Advances in the molecular biological knowledge of neuronal nicotinic acetylcholine receptors (nAChRs) have led to a growing interest by the pharmaceutical industry in the development of novel compounds that selectively modulate nAChR function. The ability of (-)-nicotine, an activator of nAChRs, to enhance attentional aspects of cognition in animals and humans, to exert neuroprotective and anxiolytic-like effects, and presumably to mediate the negative correlation between smoking and Alzheimer's (and Parkinson's) Disease, has focused interest on the potential therapeutic utility of modulators of nAChR function for treatment of some of the deficits associated with these progressive, neurodegenerative conditions. Numerous compounds are known which activate nAChRs and which might serve as lead compounds toward the development of such agents. The pharmacologic diversity of neuronal nAChR subtypes suggests the possibility of developing selective compounds which would have more favourable side-effect profiles than existing agents. This broader class of agents, collectively called cholinergic channel modulators (ChCMs), is anticipated to encompass compounds which would have more favourable side-effect profiles than existing agents, which generally exhibit low selectivity.
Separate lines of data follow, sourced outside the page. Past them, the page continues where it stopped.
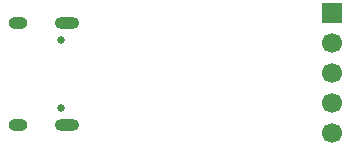
<source format=gbs>
G04 #@! TF.GenerationSoftware,KiCad,Pcbnew,9.0.1*
G04 #@! TF.CreationDate,2025-08-21T17:20:26+05:00*
G04 #@! TF.ProjectId,usb_to_uart,7573625f-746f-45f7-9561-72742e6b6963,rev?*
G04 #@! TF.SameCoordinates,Original*
G04 #@! TF.FileFunction,Soldermask,Bot*
G04 #@! TF.FilePolarity,Negative*
%FSLAX46Y46*%
G04 Gerber Fmt 4.6, Leading zero omitted, Abs format (unit mm)*
G04 Created by KiCad (PCBNEW 9.0.1) date 2025-08-21 17:20:26*
%MOMM*%
%LPD*%
G01*
G04 APERTURE LIST*
%ADD10R,1.700000X1.700000*%
%ADD11C,1.700000*%
%ADD12C,0.650000*%
%ADD13O,2.100000X1.000000*%
%ADD14O,1.600000X1.000000*%
G04 APERTURE END LIST*
D10*
X143215000Y-99120000D03*
D11*
X143215000Y-101660000D03*
X143215000Y-104200000D03*
X143215000Y-106740000D03*
X143215000Y-109280000D03*
D12*
X120240000Y-101360000D03*
X120240000Y-107140000D03*
D13*
X120770000Y-99930000D03*
D14*
X116590000Y-99930000D03*
D13*
X120770000Y-108570000D03*
D14*
X116590000Y-108570000D03*
M02*

</source>
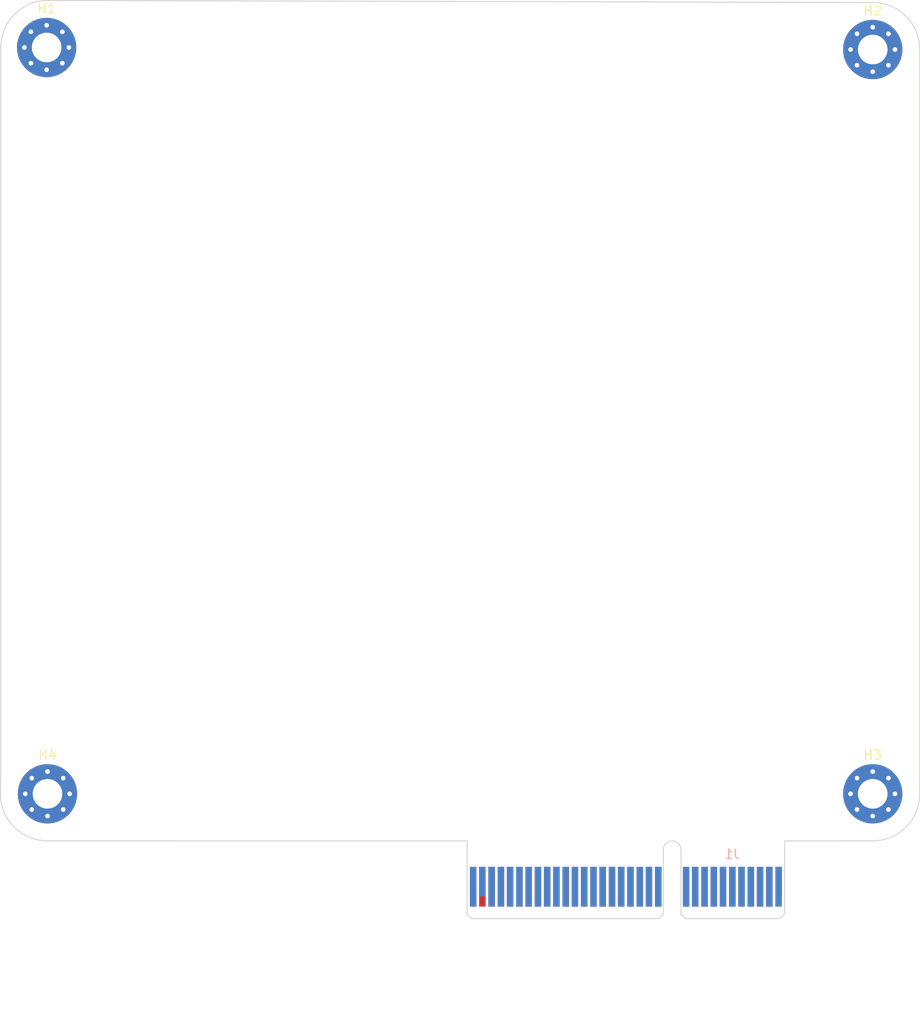
<source format=kicad_pcb>
(kicad_pcb (version 20211014) (generator pcbnew)

  (general
    (thickness 1.6)
  )

  (paper "A4")
  (layers
    (0 "F.Cu" signal)
    (31 "B.Cu" signal)
    (32 "B.Adhes" user "B.Adhesive")
    (33 "F.Adhes" user "F.Adhesive")
    (34 "B.Paste" user)
    (35 "F.Paste" user)
    (36 "B.SilkS" user "B.Silkscreen")
    (37 "F.SilkS" user "F.Silkscreen")
    (38 "B.Mask" user)
    (39 "F.Mask" user)
    (40 "Dwgs.User" user "User.Drawings")
    (41 "Cmts.User" user "User.Comments")
    (42 "Eco1.User" user "User.Eco1")
    (43 "Eco2.User" user "User.Eco2")
    (44 "Edge.Cuts" user)
    (45 "Margin" user)
    (46 "B.CrtYd" user "B.Courtyard")
    (47 "F.CrtYd" user "F.Courtyard")
    (48 "B.Fab" user)
    (49 "F.Fab" user)
    (50 "User.1" user)
    (51 "User.2" user)
    (52 "User.3" user)
    (53 "User.4" user)
    (54 "User.5" user)
    (55 "User.6" user)
    (56 "User.7" user)
    (57 "User.8" user)
    (58 "User.9" user)
  )

  (setup
    (pad_to_mask_clearance 0)
    (pcbplotparams
      (layerselection 0x00010fc_ffffffff)
      (disableapertmacros false)
      (usegerberextensions false)
      (usegerberattributes true)
      (usegerberadvancedattributes true)
      (creategerberjobfile true)
      (svguseinch false)
      (svgprecision 6)
      (excludeedgelayer true)
      (plotframeref false)
      (viasonmask false)
      (mode 1)
      (useauxorigin false)
      (hpglpennumber 1)
      (hpglpenspeed 20)
      (hpglpendiameter 15.000000)
      (dxfpolygonmode true)
      (dxfimperialunits true)
      (dxfusepcbnewfont true)
      (psnegative false)
      (psa4output false)
      (plotreference true)
      (plotvalue true)
      (plotinvisibletext false)
      (sketchpadsonfab false)
      (subtractmaskfromsilk false)
      (outputformat 1)
      (mirror false)
      (drillshape 1)
      (scaleselection 1)
      (outputdirectory "")
    )
  )

  (net 0 "")
  (net 1 "GND")
  (net 2 "+5V")
  (net 3 "unconnected-(J1-PadA2)")
  (net 4 "unconnected-(J1-PadA3)")
  (net 5 "unconnected-(J1-PadA4)")
  (net 6 "unconnected-(J1-PadA5)")
  (net 7 "unconnected-(J1-PadA6)")
  (net 8 "unconnected-(J1-PadA7)")
  (net 9 "unconnected-(J1-PadA8)")
  (net 10 "unconnected-(J1-PadA9)")
  (net 11 "unconnected-(J1-PadA10)")
  (net 12 "unconnected-(J1-PadA11)")
  (net 13 "unconnected-(J1-PadA12)")
  (net 14 "unconnected-(J1-PadA13)")
  (net 15 "unconnected-(J1-PadA14)")
  (net 16 "unconnected-(J1-PadA15)")
  (net 17 "unconnected-(J1-PadA16)")
  (net 18 "unconnected-(J1-PadA17)")
  (net 19 "unconnected-(J1-PadA18)")
  (net 20 "unconnected-(J1-PadA19)")
  (net 21 "unconnected-(J1-PadA20)")
  (net 22 "unconnected-(J1-PadA21)")
  (net 23 "unconnected-(J1-PadA22)")
  (net 24 "unconnected-(J1-PadA23)")
  (net 25 "unconnected-(J1-PadA24)")
  (net 26 "unconnected-(J1-PadA25)")
  (net 27 "unconnected-(J1-PadA26)")
  (net 28 "unconnected-(J1-PadA27)")
  (net 29 "unconnected-(J1-PadA28)")
  (net 30 "unconnected-(J1-PadA29)")
  (net 31 "unconnected-(J1-PadA30)")
  (net 32 "unconnected-(J1-PadA31)")
  (net 33 "unconnected-(J1-PadA32)")
  (net 34 "unconnected-(J1-PadB2)")
  (net 35 "unconnected-(J1-PadB3)")
  (net 36 "unconnected-(J1-PadB4)")
  (net 37 "unconnected-(J1-PadB5)")
  (net 38 "unconnected-(J1-PadB6)")
  (net 39 "unconnected-(J1-PadB7)")
  (net 40 "unconnected-(J1-PadB9)")
  (net 41 "unconnected-(J1-PadB10)")
  (net 42 "unconnected-(J1-PadB11)")
  (net 43 "unconnected-(J1-PadB12)")
  (net 44 "unconnected-(J1-PadB13)")
  (net 45 "unconnected-(J1-PadB14)")
  (net 46 "unconnected-(J1-PadB15)")
  (net 47 "unconnected-(J1-PadB16)")
  (net 48 "unconnected-(J1-PadB18)")
  (net 49 "unconnected-(J1-PadB19)")
  (net 50 "unconnected-(J1-PadB20)")
  (net 51 "unconnected-(J1-PadB21)")
  (net 52 "unconnected-(J1-PadB22)")
  (net 53 "unconnected-(J1-PadB23)")
  (net 54 "unconnected-(J1-PadB24)")
  (net 55 "unconnected-(J1-PadB25)")
  (net 56 "unconnected-(J1-PadB26)")
  (net 57 "unconnected-(J1-PadB27)")
  (net 58 "unconnected-(J1-PadB28)")
  (net 59 "unconnected-(J1-PadB29)")
  (net 60 "unconnected-(J1-PadB30)")

  (footprint "MountingHole:MountingHole_3.2mm_M3_Pad_Via" (layer "F.Cu") (at 70.775102 63.282102))

  (footprint "MountingHole:MountingHole_3.2mm_M3_Pad_Via" (layer "F.Cu") (at 160.02 63.5))

  (footprint "MountingHole:MountingHole_3.2mm_M3_Pad_Via" (layer "F.Cu") (at 70.866 143.891))

  (footprint "MountingHole:MountingHole_3.2mm_M3_Pad_Via" (layer "F.Cu") (at 160.02 143.891))

  (footprint "6502_Library:BUS_Eater6502_PCI_x4" (layer "B.Cu") (at 149.85 153.924 180))

  (gr_line (start 160.02 148.971) (end 150.5 148.974) (layer "Edge.Cuts") (width 0.1) (tstamp 0366d87b-343a-4e6c-9a7c-587bb82b7bbc))
  (gr_line (start 70.902102 58.202102) (end 160.02 58.42) (layer "Edge.Cuts") (width 0.1) (tstamp 11b1df03-76a7-4040-8153-d7d9e4cdf8f9))
  (gr_arc (start 165.1 143.891) (mid 163.612102 147.483102) (end 160.02 148.971) (layer "Edge.Cuts") (width 0.1) (tstamp 1445f93a-0b53-466c-a71a-1a16591ce46c))
  (gr_line (start 116.2 148.974) (end 70.866 148.971) (layer "Edge.Cuts") (width 0.1) (tstamp 3093c4f6-37a7-40f2-a049-34b75897655d))
  (gr_arc (start 160.02 58.42) (mid 163.612102 59.907898) (end 165.1 63.5) (layer "Edge.Cuts") (width 0.1) (tstamp 4b44d7f0-e5a5-46c3-a7dc-c7729895fbf4))
  (gr_line (start 165.1 143.891) (end 165.1 142.24) (layer "Edge.Cuts") (width 0.1) (tstamp 702ccf7e-c2ee-4759-9b22-50818fadbf24))
  (gr_line (start 65.822102 142.24) (end 65.786 143.891) (layer "Edge.Cuts") (width 0.1) (tstamp 88c7dd5c-c031-4595-a1fd-c53c807c4f3a))
  (gr_line (start 65.822102 63.282102) (end 65.822102 142.24) (layer "Edge.Cuts") (width 0.1) (tstamp 8a8937de-7e43-41b8-a296-a455a3f53d96))
  (gr_line (start 165.1 63.5) (end 165.1 142.24) (layer "Edge.Cuts") (width 0.1) (tstamp b99433f2-9b99-48e0-b8c2-9918b12aa8c5))
  (gr_arc (start 70.866 148.971) (mid 67.273898 147.483102) (end 65.786 143.891) (layer "Edge.Cuts") (width 0.1) (tstamp f73fb9bb-2f30-43c0-b2fb-e8df5e2dcec5))
  (gr_arc (start 65.822102 63.282102) (mid 67.31 59.69) (end 70.902102 58.202102) (layer "Edge.Cuts") (width 0.1) (tstamp ff18a0ac-fb1b-48c6-84f5-53743bd4f994))
  (dimension (type aligned) (layer "Cmts.User") (tstamp c71c4ccf-4f2a-4afd-ac08-ffb330a97414)
    (pts (xy 138.43 157.48) (xy 165.1 157.48))
    (height 10.668)
    (gr_text "26.6700 mm" (at 151.765 166.998) (layer "Cmts.User") (tstamp 324fbf85-ccb0-4d7a-b4a2-378fce5b904a)
      (effects (font (size 1 1) (thickness 0.15)))
    )
    (format (units 3) (units_format 1) (precision 4))
    (style (thickness 0.1) (arrow_length 1.27) (text_position_mode 0) (extension_height 0.58642) (extension_offset 0.5) keep_text_aligned)
  )

)

</source>
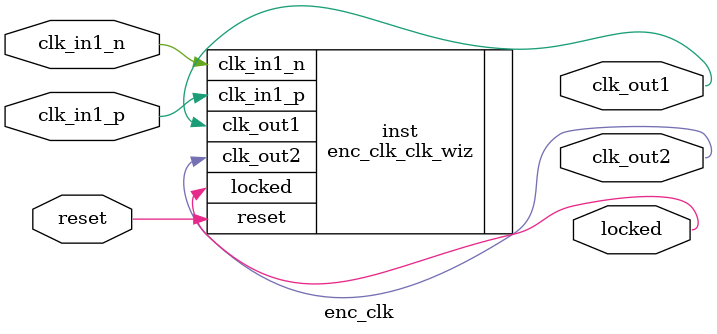
<source format=v>


`timescale 1ps/1ps

(* CORE_GENERATION_INFO = "enc_clk,clk_wiz_v6_0_13_0_0,{component_name=enc_clk,use_phase_alignment=false,use_min_o_jitter=false,use_max_i_jitter=false,use_dyn_phase_shift=false,use_inclk_switchover=false,use_dyn_reconfig=false,enable_axi=0,feedback_source=FDBK_AUTO,PRIMITIVE=MMCM,num_out_clk=2,clkin1_period=5.000,clkin2_period=10.0,use_power_down=false,use_reset=true,use_locked=true,use_inclk_stopped=false,feedback_type=SINGLE,CLOCK_MGR_TYPE=NA,manual_override=false}" *)

module enc_clk 
 (
  // Clock out ports
  output        clk_out1,
  output        clk_out2,
  // Status and control signals
  input         reset,
  output        locked,
 // Clock in ports
  input         clk_in1_p,
  input         clk_in1_n
 );

  enc_clk_clk_wiz inst
  (
  // Clock out ports  
  .clk_out1(clk_out1),
  .clk_out2(clk_out2),
  // Status and control signals               
  .reset(reset), 
  .locked(locked),
 // Clock in ports
  .clk_in1_p(clk_in1_p),
  .clk_in1_n(clk_in1_n)
  );

endmodule

</source>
This selectivity may be achieved by preferentially activating some subtypes of nAChRs (i.e., Cholinergic Channel Activators, ChCAs) or inhibiting the function of other subtypes (Cholinergic Channel Inhibitors, ChCIs). An overview of the biology of nAChRs and the rationale for the use of ChCMs for the treatment of dementia related to neurodegenerative diseases are presented, followed by a discussion of lead compounds and compounds under consideration for clinical evaluation.